» WHAT NEEDS TO BE DONE: Reproduce the data verbatim, beginning at its very first line and stopping after the line that contains "В настоящее время".

DATA IN THIS EXERCISE START

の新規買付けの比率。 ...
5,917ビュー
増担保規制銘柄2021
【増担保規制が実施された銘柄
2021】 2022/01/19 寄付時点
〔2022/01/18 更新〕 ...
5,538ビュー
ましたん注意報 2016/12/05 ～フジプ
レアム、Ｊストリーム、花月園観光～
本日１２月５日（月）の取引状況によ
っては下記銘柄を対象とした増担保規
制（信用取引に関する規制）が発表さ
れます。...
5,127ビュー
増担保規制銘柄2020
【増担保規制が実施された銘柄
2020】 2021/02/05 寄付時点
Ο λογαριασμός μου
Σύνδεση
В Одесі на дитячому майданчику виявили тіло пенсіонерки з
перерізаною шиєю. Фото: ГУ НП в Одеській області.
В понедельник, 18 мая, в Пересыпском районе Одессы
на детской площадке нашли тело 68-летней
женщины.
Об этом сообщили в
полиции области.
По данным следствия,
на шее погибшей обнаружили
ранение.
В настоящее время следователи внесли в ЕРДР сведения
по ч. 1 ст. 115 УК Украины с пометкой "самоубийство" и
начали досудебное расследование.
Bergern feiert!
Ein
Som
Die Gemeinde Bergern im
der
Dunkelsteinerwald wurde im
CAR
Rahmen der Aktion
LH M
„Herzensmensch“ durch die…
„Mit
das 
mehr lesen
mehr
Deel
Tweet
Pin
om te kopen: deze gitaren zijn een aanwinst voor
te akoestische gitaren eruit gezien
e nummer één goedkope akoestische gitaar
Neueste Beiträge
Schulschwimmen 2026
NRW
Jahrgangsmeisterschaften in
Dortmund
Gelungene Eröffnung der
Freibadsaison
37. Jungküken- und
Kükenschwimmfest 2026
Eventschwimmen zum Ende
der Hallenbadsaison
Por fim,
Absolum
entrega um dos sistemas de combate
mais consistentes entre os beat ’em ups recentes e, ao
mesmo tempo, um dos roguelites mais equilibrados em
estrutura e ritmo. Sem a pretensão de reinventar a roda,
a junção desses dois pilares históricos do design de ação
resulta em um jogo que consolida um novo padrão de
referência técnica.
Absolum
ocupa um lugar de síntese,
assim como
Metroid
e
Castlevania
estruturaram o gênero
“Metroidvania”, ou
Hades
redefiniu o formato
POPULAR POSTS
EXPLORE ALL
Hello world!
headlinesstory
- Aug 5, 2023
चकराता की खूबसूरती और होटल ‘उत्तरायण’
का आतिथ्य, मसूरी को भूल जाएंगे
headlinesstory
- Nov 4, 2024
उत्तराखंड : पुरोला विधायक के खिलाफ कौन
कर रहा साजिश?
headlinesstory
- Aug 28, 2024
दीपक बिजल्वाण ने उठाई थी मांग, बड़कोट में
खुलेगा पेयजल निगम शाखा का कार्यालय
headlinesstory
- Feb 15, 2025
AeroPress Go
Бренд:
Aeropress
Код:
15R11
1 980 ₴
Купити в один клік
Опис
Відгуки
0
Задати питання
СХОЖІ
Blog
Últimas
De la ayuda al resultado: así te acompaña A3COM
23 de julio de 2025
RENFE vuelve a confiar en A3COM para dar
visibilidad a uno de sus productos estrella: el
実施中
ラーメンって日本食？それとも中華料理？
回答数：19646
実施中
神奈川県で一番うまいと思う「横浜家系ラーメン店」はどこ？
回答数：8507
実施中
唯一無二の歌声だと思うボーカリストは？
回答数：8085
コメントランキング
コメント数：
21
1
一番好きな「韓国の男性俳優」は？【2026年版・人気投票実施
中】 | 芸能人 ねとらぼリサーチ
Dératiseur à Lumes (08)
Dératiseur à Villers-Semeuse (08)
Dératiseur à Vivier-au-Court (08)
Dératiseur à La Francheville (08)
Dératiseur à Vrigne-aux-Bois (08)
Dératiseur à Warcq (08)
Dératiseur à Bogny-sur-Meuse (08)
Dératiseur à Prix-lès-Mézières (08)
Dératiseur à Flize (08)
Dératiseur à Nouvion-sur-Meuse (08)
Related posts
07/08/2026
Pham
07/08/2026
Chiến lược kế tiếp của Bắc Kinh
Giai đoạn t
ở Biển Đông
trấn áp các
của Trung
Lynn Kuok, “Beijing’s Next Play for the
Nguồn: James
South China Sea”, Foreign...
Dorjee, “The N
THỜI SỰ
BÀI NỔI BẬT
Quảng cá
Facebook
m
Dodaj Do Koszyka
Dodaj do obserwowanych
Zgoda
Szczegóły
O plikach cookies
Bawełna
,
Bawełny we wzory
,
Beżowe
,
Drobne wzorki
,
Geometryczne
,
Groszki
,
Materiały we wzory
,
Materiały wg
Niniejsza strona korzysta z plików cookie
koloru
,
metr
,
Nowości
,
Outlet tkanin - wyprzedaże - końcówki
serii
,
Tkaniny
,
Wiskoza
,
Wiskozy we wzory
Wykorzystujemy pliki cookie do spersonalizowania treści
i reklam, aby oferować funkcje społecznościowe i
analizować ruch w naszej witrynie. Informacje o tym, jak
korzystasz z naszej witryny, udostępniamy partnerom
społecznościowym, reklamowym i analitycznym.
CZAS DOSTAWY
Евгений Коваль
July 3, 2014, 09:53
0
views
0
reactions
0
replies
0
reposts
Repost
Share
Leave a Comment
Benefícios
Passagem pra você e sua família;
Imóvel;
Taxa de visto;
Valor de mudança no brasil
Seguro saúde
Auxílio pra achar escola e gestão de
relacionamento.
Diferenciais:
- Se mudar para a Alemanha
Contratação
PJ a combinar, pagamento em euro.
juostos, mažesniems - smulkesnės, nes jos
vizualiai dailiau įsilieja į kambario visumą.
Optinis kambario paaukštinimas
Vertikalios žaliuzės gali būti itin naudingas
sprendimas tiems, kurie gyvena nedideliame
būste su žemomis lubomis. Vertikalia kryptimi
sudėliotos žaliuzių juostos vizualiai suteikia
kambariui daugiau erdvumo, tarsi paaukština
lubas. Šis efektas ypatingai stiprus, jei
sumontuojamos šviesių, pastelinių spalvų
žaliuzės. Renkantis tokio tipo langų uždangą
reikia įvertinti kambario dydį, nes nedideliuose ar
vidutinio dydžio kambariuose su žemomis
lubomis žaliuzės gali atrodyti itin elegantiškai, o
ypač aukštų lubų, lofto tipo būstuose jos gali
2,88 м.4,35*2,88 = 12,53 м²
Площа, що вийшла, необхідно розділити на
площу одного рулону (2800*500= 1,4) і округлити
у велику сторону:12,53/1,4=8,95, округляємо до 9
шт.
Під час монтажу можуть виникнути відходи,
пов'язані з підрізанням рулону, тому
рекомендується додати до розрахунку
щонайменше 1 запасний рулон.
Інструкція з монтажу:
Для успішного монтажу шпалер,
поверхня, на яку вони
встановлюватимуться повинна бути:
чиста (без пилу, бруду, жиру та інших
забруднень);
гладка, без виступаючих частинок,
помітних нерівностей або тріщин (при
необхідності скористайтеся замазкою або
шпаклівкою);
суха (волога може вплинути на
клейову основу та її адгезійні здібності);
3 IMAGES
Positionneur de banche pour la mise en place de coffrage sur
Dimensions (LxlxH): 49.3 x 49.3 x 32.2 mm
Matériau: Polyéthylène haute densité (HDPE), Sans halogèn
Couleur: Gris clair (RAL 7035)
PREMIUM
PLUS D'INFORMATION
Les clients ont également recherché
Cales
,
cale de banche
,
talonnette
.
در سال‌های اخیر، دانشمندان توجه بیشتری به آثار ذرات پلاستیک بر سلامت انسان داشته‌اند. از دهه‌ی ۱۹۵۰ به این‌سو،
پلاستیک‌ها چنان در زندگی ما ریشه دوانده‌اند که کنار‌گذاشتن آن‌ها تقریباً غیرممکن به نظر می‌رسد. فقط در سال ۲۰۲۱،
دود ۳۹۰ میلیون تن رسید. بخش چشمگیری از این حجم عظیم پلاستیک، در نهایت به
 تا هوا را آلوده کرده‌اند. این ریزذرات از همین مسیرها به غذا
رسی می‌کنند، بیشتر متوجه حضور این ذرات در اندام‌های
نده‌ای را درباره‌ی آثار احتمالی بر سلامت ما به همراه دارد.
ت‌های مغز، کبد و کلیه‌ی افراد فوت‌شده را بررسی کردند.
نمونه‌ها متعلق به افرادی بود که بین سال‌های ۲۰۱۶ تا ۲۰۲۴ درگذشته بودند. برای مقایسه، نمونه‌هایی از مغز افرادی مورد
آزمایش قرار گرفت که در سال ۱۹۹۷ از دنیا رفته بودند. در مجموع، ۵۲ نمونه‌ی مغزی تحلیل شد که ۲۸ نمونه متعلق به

DATA IN THIS EXERCISE END

» TASK ANSWER:
の新規買付けの比率。 ...
5,917ビュー
増担保規制銘柄2021
【増担保規制が実施された銘柄
2021】 2022/01/19 寄付時点
〔2022/01/18 更新〕 ...
5,538ビュー
ましたん注意報 2016/12/05 ～フジプ
レアム、Ｊストリーム、花月園観光～
本日１２月５日（月）の取引状況によ
っては下記銘柄を対象とした増担保規
制（信用取引に関する規制）が発表さ
れます。...
5,127ビュー
増担保規制銘柄2020
【増担保規制が実施された銘柄
2020】 2021/02/05 寄付時点
Ο λογαριασμός μου
Σύνδεση
В Одесі на дитячому майданчику виявили тіло пенсіонерки з
перерізаною шиєю. Фото: ГУ НП в Одеській області.
В понедельник, 18 мая, в Пересыпском районе Одессы
на детской площадке нашли тело 68-летней
женщины.
Об этом сообщили в
полиции области.
По данным следствия,
на шее погибшей обнаружили
ранение.
В настоящее время следователи внесли в ЕРДР сведения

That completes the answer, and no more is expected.